TASK 1: Collect every line from the entries below that contains the string "telefon". Matching is case-sensitive.

*** Opening PASSAGE TO READ ***

This post tells you how you get the formula for n(Exactly two sets) and others:
http://www.veritasprep.com/blog/2015/10 ... ping-sets/

This is our standard formula:
Total = n(A) + n(B) + n(C) – n(A and B) – n(B and C) – n(C and A) + n(A and B and C) + n(No Set)
39 = 21 + 18 + 19 - (n(A and B) + n(B and C) + n(C and A)) + 5 + 0
(n(A and B) + n(B and C) + n(C and A)) = 24

Now let’s see how we can calculate the number of people in exactly two sets.
n(A and B) includes people who are in both A and B and it also includes people who are in A, B and C. Because of this, we should remove n(A and B and C) from n(A and B) to get n(A and B only). Similarly, you get n(B and C only) and n(C and A only), so adding all these three will give us number of people in exactly 2 sets.

*** Closing PASSAGE TO READ ***

TASK 2: Write out the passage on the overlapping-sets formula above, reproducing it in full and word for word.

*** Opening MATERIAL FOR THIS EXERCISE ***

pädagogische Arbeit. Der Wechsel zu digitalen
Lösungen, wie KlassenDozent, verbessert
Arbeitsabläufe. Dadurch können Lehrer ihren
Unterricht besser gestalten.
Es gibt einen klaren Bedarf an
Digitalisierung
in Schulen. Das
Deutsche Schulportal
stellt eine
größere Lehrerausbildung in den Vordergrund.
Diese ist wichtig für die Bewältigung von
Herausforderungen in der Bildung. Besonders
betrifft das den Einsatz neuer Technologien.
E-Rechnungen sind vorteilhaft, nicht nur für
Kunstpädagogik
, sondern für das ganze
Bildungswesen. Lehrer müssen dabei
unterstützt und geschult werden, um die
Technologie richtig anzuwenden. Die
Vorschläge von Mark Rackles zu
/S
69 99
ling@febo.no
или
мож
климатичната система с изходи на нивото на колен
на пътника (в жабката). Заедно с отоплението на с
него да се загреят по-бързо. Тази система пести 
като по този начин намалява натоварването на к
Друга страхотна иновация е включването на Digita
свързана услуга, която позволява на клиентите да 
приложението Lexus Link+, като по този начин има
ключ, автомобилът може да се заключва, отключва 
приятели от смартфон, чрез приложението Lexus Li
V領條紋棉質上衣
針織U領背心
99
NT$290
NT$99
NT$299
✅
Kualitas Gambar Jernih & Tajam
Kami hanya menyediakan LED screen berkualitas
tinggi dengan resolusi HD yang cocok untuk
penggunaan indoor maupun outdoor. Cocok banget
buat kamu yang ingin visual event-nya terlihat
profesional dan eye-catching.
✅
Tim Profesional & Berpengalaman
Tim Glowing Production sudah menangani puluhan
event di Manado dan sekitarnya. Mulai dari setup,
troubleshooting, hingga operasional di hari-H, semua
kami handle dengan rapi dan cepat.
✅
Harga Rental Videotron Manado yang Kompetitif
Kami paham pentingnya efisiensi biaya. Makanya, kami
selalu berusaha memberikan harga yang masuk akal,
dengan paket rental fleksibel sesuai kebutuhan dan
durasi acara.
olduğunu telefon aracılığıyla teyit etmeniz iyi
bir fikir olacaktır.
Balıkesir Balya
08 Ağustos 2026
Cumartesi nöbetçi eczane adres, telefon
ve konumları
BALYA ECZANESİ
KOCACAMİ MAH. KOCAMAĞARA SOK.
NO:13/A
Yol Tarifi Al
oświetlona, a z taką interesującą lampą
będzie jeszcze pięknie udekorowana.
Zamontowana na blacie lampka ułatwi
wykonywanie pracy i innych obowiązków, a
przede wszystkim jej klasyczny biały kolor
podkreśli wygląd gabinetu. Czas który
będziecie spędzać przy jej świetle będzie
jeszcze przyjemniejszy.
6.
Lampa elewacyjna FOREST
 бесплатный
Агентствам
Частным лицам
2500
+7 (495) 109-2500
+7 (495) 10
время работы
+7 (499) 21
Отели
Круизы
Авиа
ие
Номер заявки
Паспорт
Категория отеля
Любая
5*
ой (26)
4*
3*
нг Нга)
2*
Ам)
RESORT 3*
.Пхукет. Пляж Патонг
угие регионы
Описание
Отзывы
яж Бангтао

*** Closing MATERIAL FOR THIS EXERCISE ***

EXERCISE OUTPUT 1:
olduğunu telefon aracılığıyla teyit etmeniz iyi
Cumartesi nöbetçi eczane adres, telefon

EXERCISE OUTPUT 2:
This post tells you how you get the formula for n(Exactly two sets) and others:
http://www.veritasprep.com/blog/2015/10 ... ping-sets/

This is our standard formula:
Total = n(A) + n(B) + n(C) – n(A and B) – n(B and C) – n(C and A) + n(A and B and C) + n(No Set)
39 = 21 + 18 + 19 - (n(A and B) + n(B and C) + n(C and A)) + 5 + 0
(n(A and B) + n(B and C) + n(C and A)) = 24

Now let’s see how we can calculate the number of people in exactly two sets.
n(A and B) includes people who are in both A and B and it also includes people who are in A, B and C. Because of this, we should remove n(A and B and C) from n(A and B) to get n(A and B only). Similarly, you get n(B and C only) and n(C and A only), so adding all these three will give us number of people in exactly 2 sets.